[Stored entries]
↓↓↓

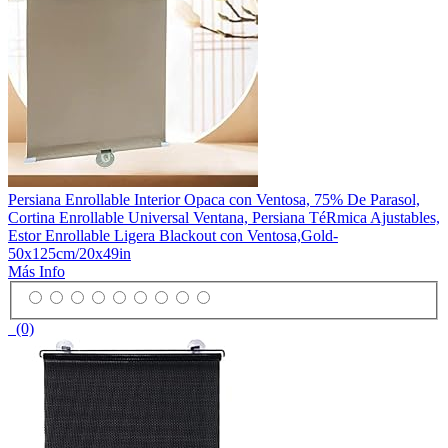
Persiana Enrollable Interior Opaca con Ventosa, 75% De Parasol,
Cortina Enrollable Universal Ventana, Persiana TéRmica Ajustables,
Estor Enrollable Ligera Blackout con Ventosa,Gold-
50x125cm/20x49in
Más Info
(0)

↑↑↑

A verbatim transcription is required of the lines from the one with "Estor Enrollable Ligera" through the final line of the entries above, and of nothing else.

### TASK RESULT
Estor Enrollable Ligera Blackout con Ventosa,Gold-
50x125cm/20x49in
Más Info
(0)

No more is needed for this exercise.